Parameters affecting indexing performance and resource usage

idxflushmb

Threshold (megabytes of new data) where we flush from memory to disk index. Setting this allows some control over memory usage by the indexer process. A value of 0 means no explicit flushing, which lets Xapian perform its own thing, meaning flushing every $XAPIAN_FLUSH_THRESHOLD documents created, modified or deleted: as memory usage depends on average document size, not only document count, the Xapian approach is is not very useful, and you should let Recoll manage the flushes. The program compiled value is 0. The configured default value (from this file) is 10 MB, and will be too low in many cases (it is chosen to conserve memory). If you are looking for maximum speed, you may want to experiment with values between 20 and 200. In my experience, values beyond this are always counterproductive. If you find otherwise, please drop me a note.

filtermaxseconds

Maximum external filter execution time in seconds. Default 1200 (20mn). Set to 0 for no limit. This is mainly to avoid infinite loops in postscript files (loop.ps)

filtermaxmbytes

Maximum virtual memory space for filter processes (setrlimit(RLIMIT_AS)), in megabytes. Note that this includes any mapped libs (there is no reliable Linux way to limit the data space only), so we need to be a bit generous here.
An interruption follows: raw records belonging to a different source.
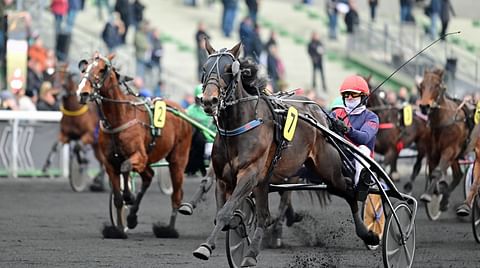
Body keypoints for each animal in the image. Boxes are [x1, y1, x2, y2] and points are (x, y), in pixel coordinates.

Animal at [78, 53, 192, 238]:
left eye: (102, 69)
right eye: (84, 67)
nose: (83, 93)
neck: (119, 118)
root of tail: (181, 109)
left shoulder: (139, 155)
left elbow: (125, 167)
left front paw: (129, 196)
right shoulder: (109, 163)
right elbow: (117, 198)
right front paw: (118, 229)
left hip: (178, 159)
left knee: (176, 195)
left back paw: (168, 229)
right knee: (149, 176)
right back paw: (132, 217)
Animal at [191, 42, 378, 266]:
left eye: (229, 69)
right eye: (204, 68)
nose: (209, 101)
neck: (239, 126)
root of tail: (321, 114)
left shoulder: (249, 174)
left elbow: (226, 212)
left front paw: (205, 247)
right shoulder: (224, 178)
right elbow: (225, 213)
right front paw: (235, 230)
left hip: (327, 169)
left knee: (349, 192)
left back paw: (369, 234)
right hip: (275, 178)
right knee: (265, 214)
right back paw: (253, 251)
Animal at [418, 69, 470, 211]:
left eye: (437, 85)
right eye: (422, 84)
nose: (424, 106)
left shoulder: (449, 150)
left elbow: (437, 172)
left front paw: (428, 195)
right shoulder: (433, 152)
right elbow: (432, 171)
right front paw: (437, 191)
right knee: (458, 175)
Anything over 2000 will be ignored on 32 bits machines.

thrQSizes

Stage input queues configuration. There are three internal queues in the indexing pipeline stages (file data extraction, terms generation, index update). This parameter defines the queue depths for each stage (three integer values). If a value of -1 is given for a given stage, no queue is used, and the thread will go on performing the next stage. In practise, deep queues have not been shown to increase performance. Default: a value of 0 for the first queue tells Recoll to perform autoconfiguration based on the detected number of CPUs (no need for the two other values in this case). Use thrQSizes = -1 -1 -1 to disable multithreading entirely.

thrTCounts

Number of threads used for each indexing stage. The three stages are: file data extraction, terms generation, index update). The use of the counts is also controlled by some special values in thrQSizes: if the first queue depth is 0, all counts are ignored (autoconfigured); if a value of -1 is used for a queue depth, the corresponding thread count is ignored. It makes no sense to use a value other than 1 for the last stage because updating the Xapian index is necessarily single-threaded (and protected by a mutex).